## SHORT TASK 1
According to the blog post, what game did the writer stay up all night trying to listen to?
## SHORT TASK 2
Rewrite the blog post from "Mondag her i" up to and including "good, large park.", substituting "swimming pool" for "gym".
** Start TEXT SECTION **
As the scene came into focus, I stood there, in the freezing rain, mine eyes to behold......an ice cream truck! There I was, shivering and dripping wet, and these kids (not many) were purchasing their favorite frozen treats from the ice cream man. The oddest thing about this whole sureal turn of events is that my first thought was not, as any rational human being would assume, how absurd it was to be buying ice cream in this weather; rather, it was whether or not the ice cream man had "Bomb-Pops" as I quickly checked the change rattling in my pocket. Some of you will remember the panic as a child as you tried to secure the power to purchase ice cream from this rolling vendor before the opportunity had passed...could I make sense of this Danish currency in time!?! I am almost 25 years old and have not purchased anything from the ice cream man in over a decade, but even today the ice cream man is capable of sending my ability to reason spiraling out of control...No, I didn't get the "Bomb-Pop!"

Monday, January 17, 2005

Mondag her i Kobenhavn

Some people didn't get the joke so I won't make it...I am being censored on account of my failure to respect my freedom...the odd paradox of coerced liberty...rule of thumb...this blog is often not to be read as a news report from an outlet of the integrity of, say, the American politico-media...I really have few exciting activities and it is hard for me to come up with things to say. Ok, whew! Yesterday I had a fine blend of the mundane and the interesting. First of all, I stayed up all night trying to listen to the Steelers-Jets game. Ha! What a joke...well, I got up late after that comedy of errors and decided to go check out a local gym. I am going nuts here because running outside is terrible. Its not even the cold as much as the urban setting. I have to stop every minute to wait for a light to change or something...I have to find a good, large park.
** End TEXT SECTION **
** Start RECORDS **
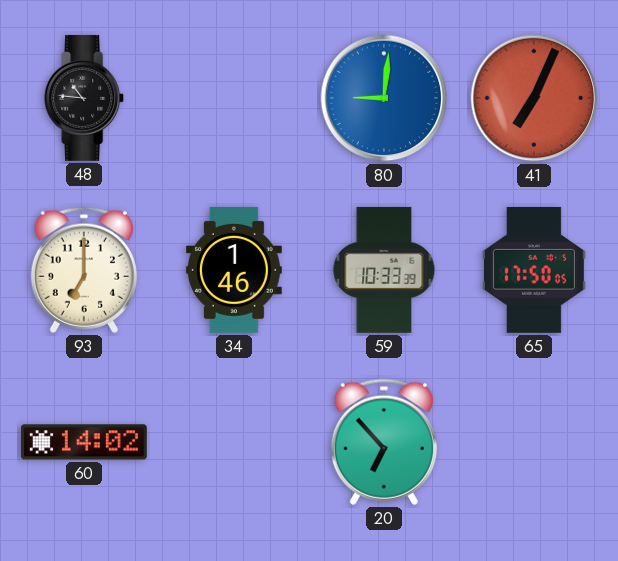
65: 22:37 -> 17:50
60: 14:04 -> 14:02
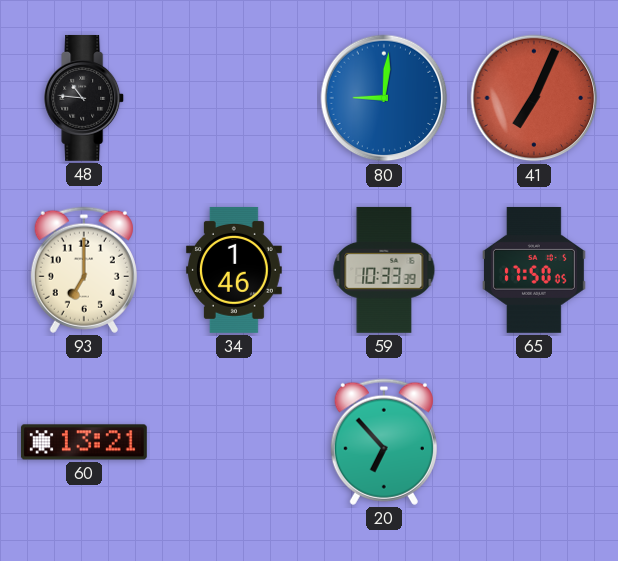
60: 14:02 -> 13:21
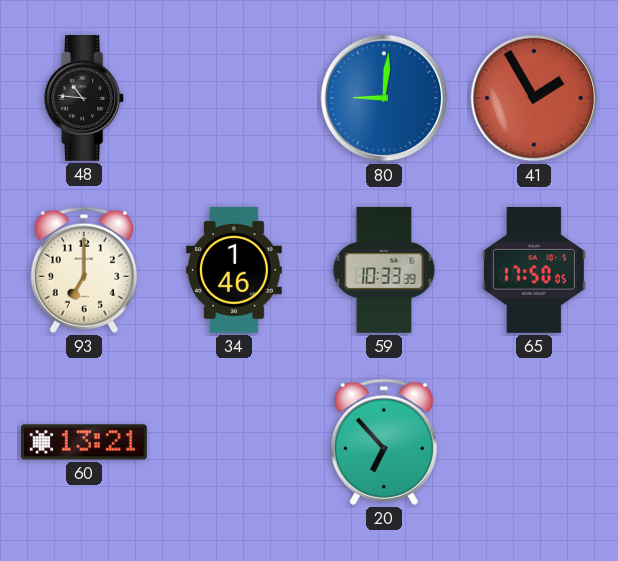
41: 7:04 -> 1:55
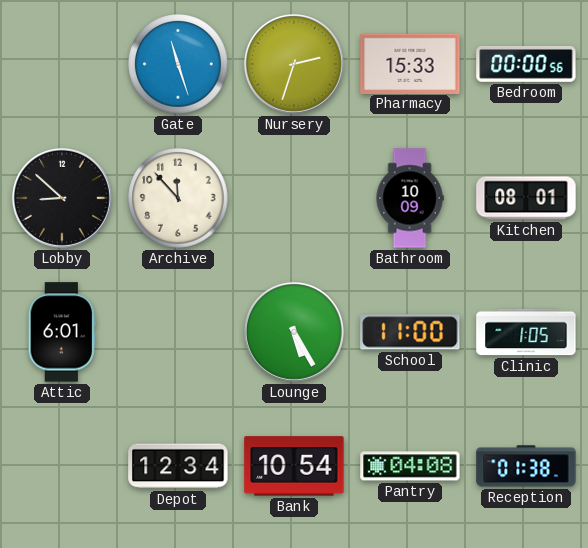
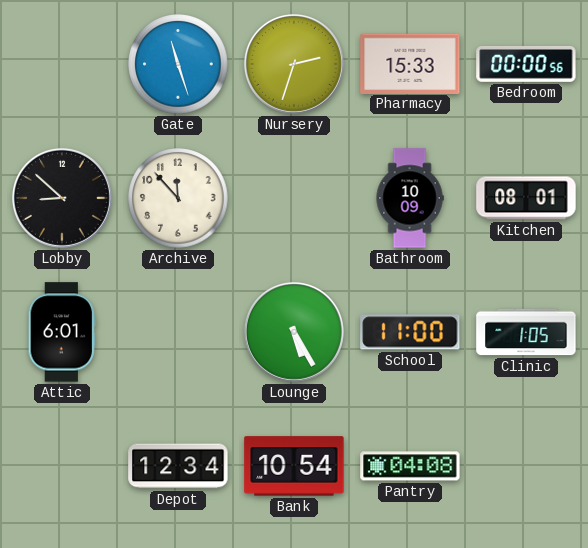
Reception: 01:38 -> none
** End RECORDS **
## CORRECT RESULT 1
The Steelers-Jets game.

## CORRECT RESULT 2
Mondag her i Kobenhavn

Some people didn't get the joke so I won't make it...I am being censored on account of my failure to respect my freedom...the odd paradox of coerced liberty...rule of thumb...this blog is often not to be read as a news report from an outlet of the integrity of, say, the American politico-media...I really have few exciting activities and it is hard for me to come up with things to say. Ok, whew! Yesterday I had a fine blend of the mundane and the interesting. First of all, I stayed up all night trying to listen to the Steelers-Jets game. Ha! What a joke...well, I got up late after that comedy of errors and decided to go check out a local swimming pool. I am going nuts here because running outside is terrible. Its not even the cold as much as the urban setting. I have to stop every minute to wait for a light to change or something...I have to find a good, large park.